Page text:
I haven't subscribed to the Gawker feed for a while - too many posts and not enough of interest to me for it to merit interrupting my day via Google Reader. Still, there are some amusing posts in there (much as I might pretend I'm not interested in celebrity gossip, if it's NYC celebrity gossip, I can be persuaded to take a look) and I'll often take a quick look once or twice a week.

1. How to Market an Academic Book. Gawker disses a Stanford academic for invoking Bible stories to sell his book on birds who go for older guys. According to Publishers Weekly, "[The author] casts a wide net over literature... to argue that the power dynamic between younger women and older men--in which daughters fall in love with their father's lives and older men are tempted by the intoxicating power and promise of youth'--is integral to our society."

This just reminded me of the amusing tale of Woolworths getting into trouble for naming a bed marketed towards young girls "Lolita" and (best of all) for their efforts to pretend that they hadn't Googled "Lolita" before going ahead with the name before committing themselves to ridicule, scorn and mockery. Then again, I've heard of marketing decisions with less foresight...

2. Depressed, Estranged Spouses Find Stability In Virtual Fantasy World. "While they're not the first (or thousandth) couple to marry after meeting online, Kristen Birkin and Steve Sweet sound like the most heartbreakingly redeemed. They met in Second Life, where both had dealt with their loveless marriages and dead-end lives by bravely escaping into a virtual world on the Internet."

The blushing bride said, of her altar-ego [hee], "The avatar I am now is quite stunning. She is everything I should have been years ago, slim and attractive. I finally felt I could be who I wanted to be. I felt stronger." The couple have now married in real life too - isn't that a nice tale of the Joyz of Teh Interweb?

To do: Copy out the entire post about the Gawker feed word for word. The records have nothing to do with the post about the Gawker feed.

Data items:

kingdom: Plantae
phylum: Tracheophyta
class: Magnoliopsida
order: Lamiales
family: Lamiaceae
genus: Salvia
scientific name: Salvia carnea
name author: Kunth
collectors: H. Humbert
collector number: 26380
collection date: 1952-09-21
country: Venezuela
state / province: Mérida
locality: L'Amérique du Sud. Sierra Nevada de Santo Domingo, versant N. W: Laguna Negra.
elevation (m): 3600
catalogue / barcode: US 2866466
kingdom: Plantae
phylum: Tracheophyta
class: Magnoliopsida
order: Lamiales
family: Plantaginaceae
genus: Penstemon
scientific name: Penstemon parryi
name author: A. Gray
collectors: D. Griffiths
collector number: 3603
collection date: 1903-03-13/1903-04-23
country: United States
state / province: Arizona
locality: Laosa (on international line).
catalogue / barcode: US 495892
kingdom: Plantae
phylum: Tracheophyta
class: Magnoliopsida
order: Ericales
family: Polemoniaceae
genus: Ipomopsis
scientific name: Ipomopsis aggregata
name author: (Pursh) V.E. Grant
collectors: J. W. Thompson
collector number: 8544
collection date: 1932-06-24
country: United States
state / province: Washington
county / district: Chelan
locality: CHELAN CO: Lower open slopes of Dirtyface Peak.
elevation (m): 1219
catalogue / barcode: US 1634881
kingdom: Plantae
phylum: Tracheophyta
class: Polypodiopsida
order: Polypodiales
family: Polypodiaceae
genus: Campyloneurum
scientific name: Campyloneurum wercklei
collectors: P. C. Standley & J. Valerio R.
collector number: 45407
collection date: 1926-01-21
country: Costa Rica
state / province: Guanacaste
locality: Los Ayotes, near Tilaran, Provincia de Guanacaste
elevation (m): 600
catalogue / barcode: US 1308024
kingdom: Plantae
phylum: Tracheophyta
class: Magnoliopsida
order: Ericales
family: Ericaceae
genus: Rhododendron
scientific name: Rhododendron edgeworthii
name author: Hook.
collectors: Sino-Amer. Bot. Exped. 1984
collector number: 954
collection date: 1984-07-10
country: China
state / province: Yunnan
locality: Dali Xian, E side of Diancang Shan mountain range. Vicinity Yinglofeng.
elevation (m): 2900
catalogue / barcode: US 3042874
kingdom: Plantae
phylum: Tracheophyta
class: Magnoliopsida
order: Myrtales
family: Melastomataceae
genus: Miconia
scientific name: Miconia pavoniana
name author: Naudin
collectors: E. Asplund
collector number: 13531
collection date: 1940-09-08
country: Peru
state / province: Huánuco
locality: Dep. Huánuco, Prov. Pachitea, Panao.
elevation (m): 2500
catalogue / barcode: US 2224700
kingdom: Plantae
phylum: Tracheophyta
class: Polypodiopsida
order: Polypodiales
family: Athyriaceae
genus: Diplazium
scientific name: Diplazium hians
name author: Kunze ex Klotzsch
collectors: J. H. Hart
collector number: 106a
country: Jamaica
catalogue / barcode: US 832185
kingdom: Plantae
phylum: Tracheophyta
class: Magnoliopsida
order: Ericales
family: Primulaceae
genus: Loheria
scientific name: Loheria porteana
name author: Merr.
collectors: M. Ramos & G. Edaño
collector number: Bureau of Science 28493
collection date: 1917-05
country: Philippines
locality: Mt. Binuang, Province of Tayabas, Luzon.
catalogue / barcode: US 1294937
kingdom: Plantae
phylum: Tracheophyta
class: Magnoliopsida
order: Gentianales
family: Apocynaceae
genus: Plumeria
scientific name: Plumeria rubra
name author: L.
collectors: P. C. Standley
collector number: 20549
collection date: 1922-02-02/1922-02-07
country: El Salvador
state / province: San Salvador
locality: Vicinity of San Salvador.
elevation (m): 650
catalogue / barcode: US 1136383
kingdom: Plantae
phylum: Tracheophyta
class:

Output:
I haven't subscribed to the Gawker feed for a while - too many posts and not enough of interest to me for it to merit interrupting my day via Google Reader. Still, there are some amusing posts in there (much as I might pretend I'm not interested in celebrity gossip, if it's NYC celebrity gossip, I can be persuaded to take a look) and I'll often take a quick look once or twice a week.

1. How to Market an Academic Book. Gawker disses a Stanford academic for invoking Bible stories to sell his book on birds who go for older guys. According to Publishers Weekly, "[The author] casts a wide net over literature... to argue that the power dynamic between younger women and older men--in which daughters fall in love with their father's lives and older men are tempted by the intoxicating power and promise of youth'--is integral to our society."

This just reminded me of the amusing tale of Woolworths getting into trouble for naming a bed marketed towards young girls "Lolita" and (best of all) for their efforts to pretend that they hadn't Googled "Lolita" before going ahead with the name before committing themselves to ridicule, scorn and mockery. Then again, I've heard of marketing decisions with less foresight...

2. Depressed, Estranged Spouses Find Stability In Virtual Fantasy World. "While they're not the first (or thousandth) couple to marry after meeting online, Kristen Birkin and Steve Sweet sound like the most heartbreakingly redeemed. They met in Second Life, where both had dealt with their loveless marriages and dead-end lives by bravely escaping into a virtual world on the Internet."

The blushing bride said, of her altar-ego [hee], "The avatar I am now is quite stunning. She is everything I should have been years ago, slim and attractive. I finally felt I could be who I wanted to be. I felt stronger." The couple have now married in real life too - isn't that a nice tale of the Joyz of Teh Interweb?